Выбрать главу

— Это цинично, отвратительно, все, что ты говоришь!

— Я не люблю Римму, понимаешь, Сашка, не люблю, как не люблю и все стрельцовское, начиная и кончая высокогуманным и высокоинтеллектуальным Василием Алексеевичем. Бродить под ручку с Риммой, танцевать, пить кофе и болтать о чем придется, признаюсь, мне было интересно. Но ведь есть же и пределы, когда надо останавливаться. И было бы, Сашка, куда отвратительнее, циничнее, если бы я стал продолжать свою затянувшуюся — черт! — «дружбу», что ли, с Риммой.

— Ты мог бы раньше остановиться! Если ты это все понимал.

— Да, я понимал. Но и Римма тоже ведь понимала, к чему клонится дело. Как она бегала последние дни за мной! И знаешь, Сашка, тут меня просто захватил спортивный интерес: посмотреть на нее, когда я скажу ей, какая все же она… Ну, что-нибудь вроде «дуры», только помягче. Не могу иначе: девушка!

Маринич сорвался с места, раздраженно отстраняя мелкие веточки, нависшие над скамейкой.

— Так почему… почему же… ты даже не посмотрел на нее? Почему ты заставил Римму сидеть в кафе в полном одиночестве и лишь догадываться, что все это значит!

— Спортивный интерес у меня уже иссяк, — пожимая плечами, спокойно ответил Мухалатов. — Дело в том, что с этой целью я сегодня под вечер как раз и направился на дачу к Стрельцовым. И представляешь, какие в своем воображении я видел лица? Но тут на пути мне попалась коза. Она исчерпала все.
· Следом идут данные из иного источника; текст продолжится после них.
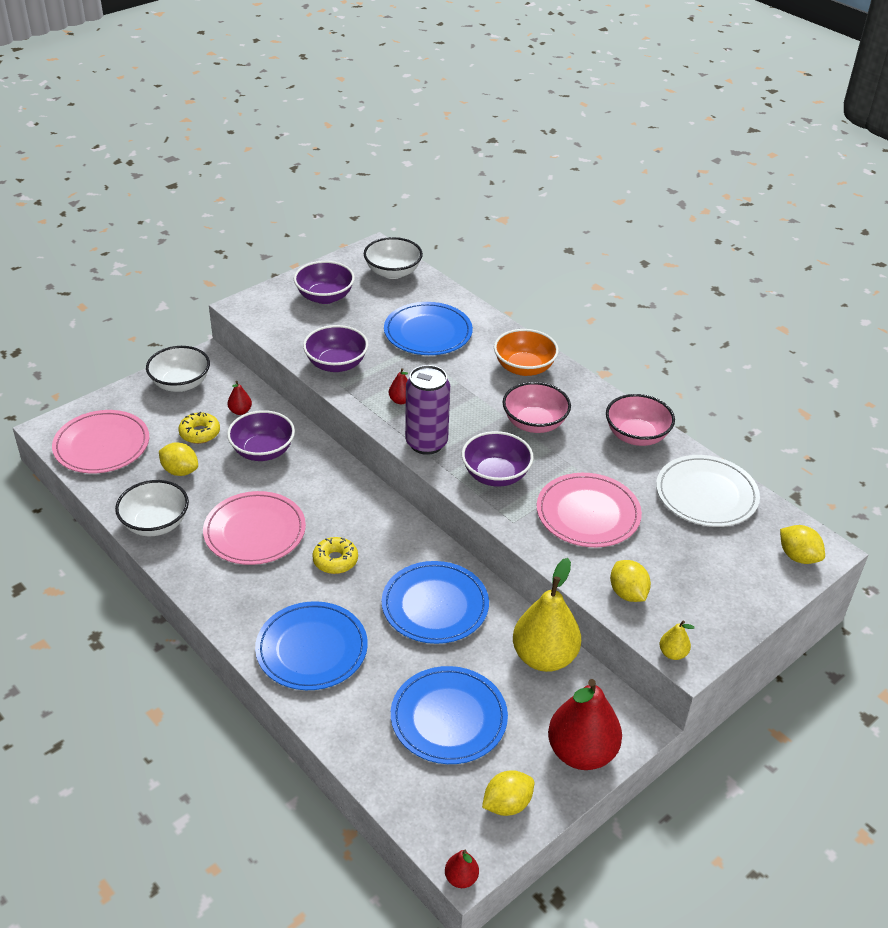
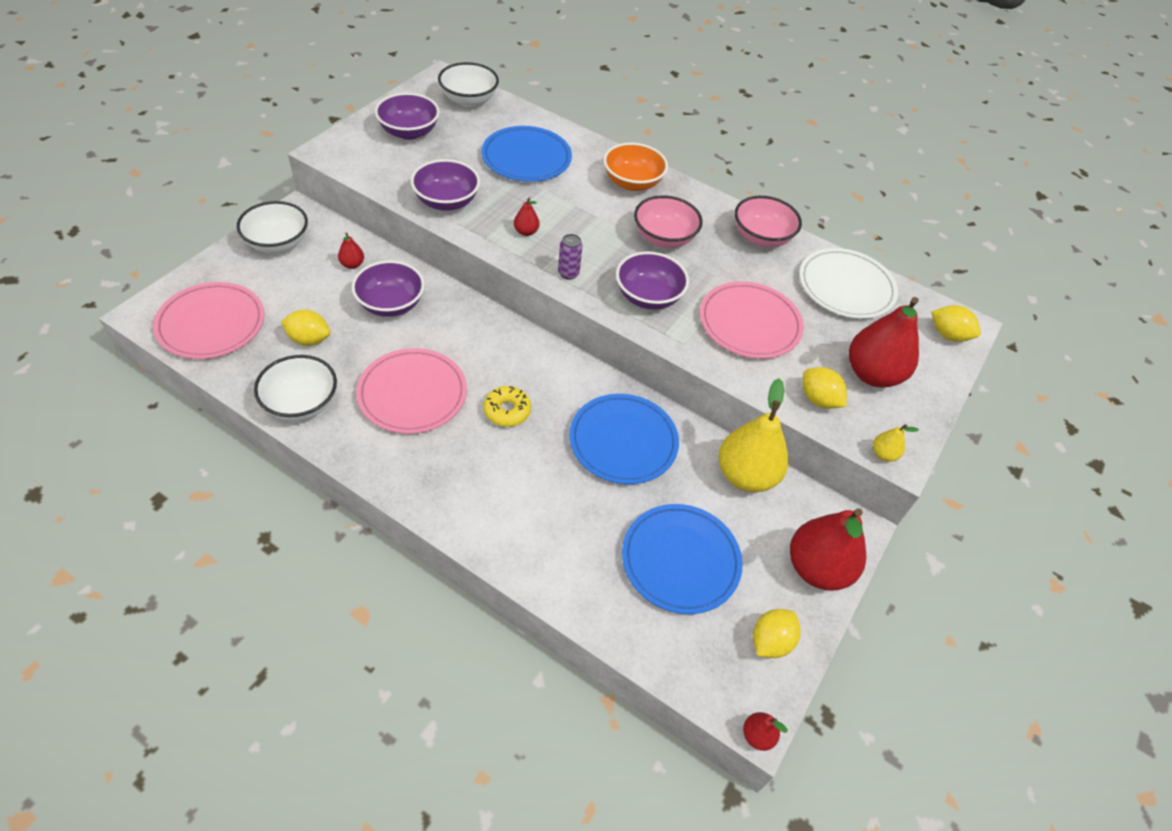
camera: 20 degrees left, 10 degrees up
(200, 433) = (316, 294): yellow donut -> none
(312, 649) = (517, 513): blue plate -> none
(426, 443) = (568, 273): purple can -> purple can, size x0.49
(696, 580) = (872, 374): none -> red pear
— Какая коза? При чем здесь коза? — Маринич злился все большё.

— Беленькая, чистенькая коза. На веревке. Чем-то очень похожая на Дон-Кихота и на Василия Алексеевича. А у меня с собой была коробка зефира для Риммы. Она очень любит зефир. И не мог же я начать свой горький разговор, даже не предложив ей сладкого угощения!

— Ну?

— А кроме того, в кармане у меня оказался пакет молотого черного перца. Это предназначалось для Вероники Григорьевны. Обмолвилась как-то: нет в их магазинчике черного перца. Ну вот, я и приготовил зефир с начинкой, предложил козе. Меня давно занимало: какую морду сделает она? Сашка, это надо было видеть! После этого уже не имело никакого смысла идти к Стрельцовым. Коза изобразила сразу всех, все их семейство. Я вижу эту козью морду до сих пор.

— Какая жестокость! Володя, я больше не могу с тобой разговаривать… — И бросился прочь.

Мухалатов тоже вскочил, поймал его за руку:

— Постой! Постой! Да не горячись ты. Это, вероятно, в моем вдохновенном рассказе все получилось таким преувеличенно страшным. А на деле коза прокашлялась, потрясла своим коротким хвостиком и уже через пять минут как ни в чем не бывало принялась щипать зеленую травку. Да ты постой же, ну постой! Вот это-то больше всего меня и убедило в бессмысленности и полной ненужности какого-либо словесного объяснения с Риммой. Как и коза, она сегодня прокашляется, а завтра уже спокойно будет щипать зеленую травку. Пойми, я тоже хочу быть гуманистом.

— Ты только что отстаивал как высшее качество человека правдивость — правдивость во всем. А сам, оказывается, ломал комедию перед Риммой, обманывал девушку, заведомо лгал ей…

— «Это совсем другое» — я повторяю слова великого старца, Толстого Льва.

— Пусти!.. Пусти!.. Все это никак не укладывается у меня в голове, — говорил Маринич, пытаясь высвободить руку. — Римма всегда так хорошо к тебе относилась!

— И я в конкретных условиях из худшего выбрал для нее самое лучшее. Зачем бы я стал Римму бить еще словами?

— Бессовестный! Она о тебе написала такую восторженную статью!

— Она получила за нее гонорар, это ее обычная работа. Кроме того, хорошая статья прибавила ей и авторитет, что важно для молодой журналистки на будущее. Здесь все в полном порядке.

— Как будто статья Риммы тебе не прибавила ничего!

— Так что же, — в голосе Мухалатова появилась ленивая тягучесть, которая у него возникала всегда, когда ему надоедало спорить со своим собеседником и хотелось лишь диктовать самому, — так что же, в уплату, что ли, за эту статью я должен на Римме жениться? Вот это уж получилось бы и вправду совершенно безнравственным и жестоким!

— Не знаю, ну не знаю, Володя… К тебе всегда так хорошо относился Василий Алексеевич. Ты сам, я прекрасно помню, рассказывал, что это именно он подал тебе идею…

Мухалатов перехватил Маринича за плечи, силой посадил, придавил его к скамье.